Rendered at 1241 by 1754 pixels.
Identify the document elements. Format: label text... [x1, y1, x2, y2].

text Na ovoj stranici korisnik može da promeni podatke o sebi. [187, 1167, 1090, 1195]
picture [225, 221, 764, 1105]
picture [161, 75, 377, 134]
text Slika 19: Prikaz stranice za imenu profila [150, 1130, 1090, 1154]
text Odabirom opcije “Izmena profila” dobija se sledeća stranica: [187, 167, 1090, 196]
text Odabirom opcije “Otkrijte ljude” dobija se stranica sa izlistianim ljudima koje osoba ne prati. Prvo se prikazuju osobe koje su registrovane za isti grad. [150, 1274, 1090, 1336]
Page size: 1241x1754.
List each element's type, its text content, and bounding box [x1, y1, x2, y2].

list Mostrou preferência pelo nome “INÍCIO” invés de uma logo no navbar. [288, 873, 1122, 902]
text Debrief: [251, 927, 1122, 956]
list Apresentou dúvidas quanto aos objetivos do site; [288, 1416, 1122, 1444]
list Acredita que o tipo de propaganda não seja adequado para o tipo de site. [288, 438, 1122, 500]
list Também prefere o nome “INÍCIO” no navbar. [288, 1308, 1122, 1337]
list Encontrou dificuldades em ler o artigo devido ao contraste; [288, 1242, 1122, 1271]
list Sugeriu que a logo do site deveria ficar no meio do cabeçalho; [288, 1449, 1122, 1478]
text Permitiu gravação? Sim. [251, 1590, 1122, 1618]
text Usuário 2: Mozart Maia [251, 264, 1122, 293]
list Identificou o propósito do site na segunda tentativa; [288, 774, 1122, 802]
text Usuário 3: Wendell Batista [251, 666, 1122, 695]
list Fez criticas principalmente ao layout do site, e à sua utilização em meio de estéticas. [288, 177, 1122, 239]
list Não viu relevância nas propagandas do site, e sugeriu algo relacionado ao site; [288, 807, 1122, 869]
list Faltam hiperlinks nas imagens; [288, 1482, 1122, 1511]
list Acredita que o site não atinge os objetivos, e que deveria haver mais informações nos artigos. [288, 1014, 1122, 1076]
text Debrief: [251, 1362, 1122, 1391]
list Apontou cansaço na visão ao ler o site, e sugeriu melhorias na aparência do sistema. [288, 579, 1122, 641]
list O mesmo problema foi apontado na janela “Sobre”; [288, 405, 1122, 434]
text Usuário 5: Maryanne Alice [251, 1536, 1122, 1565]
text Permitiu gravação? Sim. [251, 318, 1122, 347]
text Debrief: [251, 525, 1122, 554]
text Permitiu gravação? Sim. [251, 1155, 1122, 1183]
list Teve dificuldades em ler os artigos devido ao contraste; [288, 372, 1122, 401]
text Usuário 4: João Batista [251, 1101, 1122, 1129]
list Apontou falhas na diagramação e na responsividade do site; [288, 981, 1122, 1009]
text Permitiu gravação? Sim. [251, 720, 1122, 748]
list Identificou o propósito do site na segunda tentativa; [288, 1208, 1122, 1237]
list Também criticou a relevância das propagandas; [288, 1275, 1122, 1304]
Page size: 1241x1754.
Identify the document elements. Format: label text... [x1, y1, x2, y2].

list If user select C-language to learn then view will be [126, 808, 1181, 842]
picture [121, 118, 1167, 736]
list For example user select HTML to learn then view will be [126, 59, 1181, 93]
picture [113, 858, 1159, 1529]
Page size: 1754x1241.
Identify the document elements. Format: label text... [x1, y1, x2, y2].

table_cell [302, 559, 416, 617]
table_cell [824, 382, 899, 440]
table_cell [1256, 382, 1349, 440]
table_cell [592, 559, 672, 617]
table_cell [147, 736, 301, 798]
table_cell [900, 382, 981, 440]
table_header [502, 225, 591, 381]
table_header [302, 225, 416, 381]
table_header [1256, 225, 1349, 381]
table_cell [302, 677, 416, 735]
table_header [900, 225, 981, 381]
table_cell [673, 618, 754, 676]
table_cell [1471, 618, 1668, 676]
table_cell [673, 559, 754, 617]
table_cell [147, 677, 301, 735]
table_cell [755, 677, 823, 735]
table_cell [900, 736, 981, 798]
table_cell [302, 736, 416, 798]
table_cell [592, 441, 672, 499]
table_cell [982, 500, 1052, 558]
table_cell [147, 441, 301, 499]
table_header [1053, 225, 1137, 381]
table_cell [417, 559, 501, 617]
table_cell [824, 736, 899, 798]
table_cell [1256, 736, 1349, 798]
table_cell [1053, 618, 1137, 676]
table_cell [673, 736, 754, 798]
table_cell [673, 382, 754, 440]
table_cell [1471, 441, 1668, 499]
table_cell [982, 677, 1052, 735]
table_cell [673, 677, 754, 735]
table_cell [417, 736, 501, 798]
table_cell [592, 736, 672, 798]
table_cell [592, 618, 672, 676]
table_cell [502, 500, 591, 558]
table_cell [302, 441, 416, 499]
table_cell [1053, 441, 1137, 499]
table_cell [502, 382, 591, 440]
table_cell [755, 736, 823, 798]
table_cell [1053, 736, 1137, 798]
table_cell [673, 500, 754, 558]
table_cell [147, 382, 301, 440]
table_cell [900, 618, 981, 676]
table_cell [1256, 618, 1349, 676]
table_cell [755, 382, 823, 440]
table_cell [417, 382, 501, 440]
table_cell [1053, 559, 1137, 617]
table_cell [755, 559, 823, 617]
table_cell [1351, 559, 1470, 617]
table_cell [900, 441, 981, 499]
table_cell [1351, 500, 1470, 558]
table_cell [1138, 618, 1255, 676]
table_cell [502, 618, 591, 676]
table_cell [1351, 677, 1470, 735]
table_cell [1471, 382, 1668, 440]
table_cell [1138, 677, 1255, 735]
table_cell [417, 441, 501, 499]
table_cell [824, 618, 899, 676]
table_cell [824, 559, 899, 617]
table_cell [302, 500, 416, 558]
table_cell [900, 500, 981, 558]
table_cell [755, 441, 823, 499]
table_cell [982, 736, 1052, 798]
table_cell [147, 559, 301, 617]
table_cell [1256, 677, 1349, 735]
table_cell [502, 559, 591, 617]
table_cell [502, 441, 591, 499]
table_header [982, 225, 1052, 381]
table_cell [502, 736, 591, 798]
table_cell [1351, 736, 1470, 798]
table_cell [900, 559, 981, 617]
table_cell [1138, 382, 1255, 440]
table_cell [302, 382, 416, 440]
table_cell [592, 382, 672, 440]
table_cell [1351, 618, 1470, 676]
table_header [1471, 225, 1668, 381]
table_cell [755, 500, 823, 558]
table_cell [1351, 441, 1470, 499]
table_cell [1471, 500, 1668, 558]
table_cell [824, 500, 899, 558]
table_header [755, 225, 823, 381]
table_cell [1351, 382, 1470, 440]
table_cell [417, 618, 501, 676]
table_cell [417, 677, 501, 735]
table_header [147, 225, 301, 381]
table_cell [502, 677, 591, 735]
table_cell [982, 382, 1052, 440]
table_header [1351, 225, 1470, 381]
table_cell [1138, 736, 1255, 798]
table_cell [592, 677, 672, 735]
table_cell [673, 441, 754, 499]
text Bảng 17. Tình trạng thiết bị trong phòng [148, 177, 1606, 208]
######
▸ REQUEST:
Using the data above, extract exactly the lines from the one that holds "table_header [302, 225, 416, 381]" to the one that holds "table_cell [302, 441, 416, 499]", both ends included, and no others.

▸ SOLUTION FOR THIS PROBLEM:
table_header [302, 225, 416, 381]
table_header [1256, 225, 1349, 381]
table_cell [302, 677, 416, 735]
table_header [900, 225, 981, 381]
table_cell [673, 618, 754, 676]
table_cell [1471, 618, 1668, 676]
table_cell [673, 559, 754, 617]
table_cell [147, 677, 301, 735]
table_cell [755, 677, 823, 735]
table_cell [900, 736, 981, 798]
table_cell [302, 736, 416, 798]
table_cell [592, 441, 672, 499]
table_cell [982, 500, 1052, 558]
table_cell [147, 441, 301, 499]
table_header [1053, 225, 1137, 381]
table_cell [417, 559, 501, 617]
table_cell [824, 736, 899, 798]
table_cell [1256, 736, 1349, 798]
table_cell [1053, 618, 1137, 676]
table_cell [673, 736, 754, 798]
table_cell [673, 382, 754, 440]
table_cell [1471, 441, 1668, 499]
table_cell [982, 677, 1052, 735]
table_cell [673, 677, 754, 735]
table_cell [417, 736, 501, 798]
table_cell [592, 736, 672, 798]
table_cell [592, 618, 672, 676]
table_cell [502, 500, 591, 558]
table_cell [302, 441, 416, 499]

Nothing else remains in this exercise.